Records provided:

+++

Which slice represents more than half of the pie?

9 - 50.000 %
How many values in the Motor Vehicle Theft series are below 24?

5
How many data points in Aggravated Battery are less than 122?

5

+++

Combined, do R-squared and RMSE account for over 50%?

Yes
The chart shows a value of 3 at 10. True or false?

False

+++

Instructions to follow:
Select every line in the rows above that contains the word "many", and copy each one in full.

Written reply:
How many values in the Motor Vehicle Theft series are below 24?
How many data points in Aggravated Battery are less than 122?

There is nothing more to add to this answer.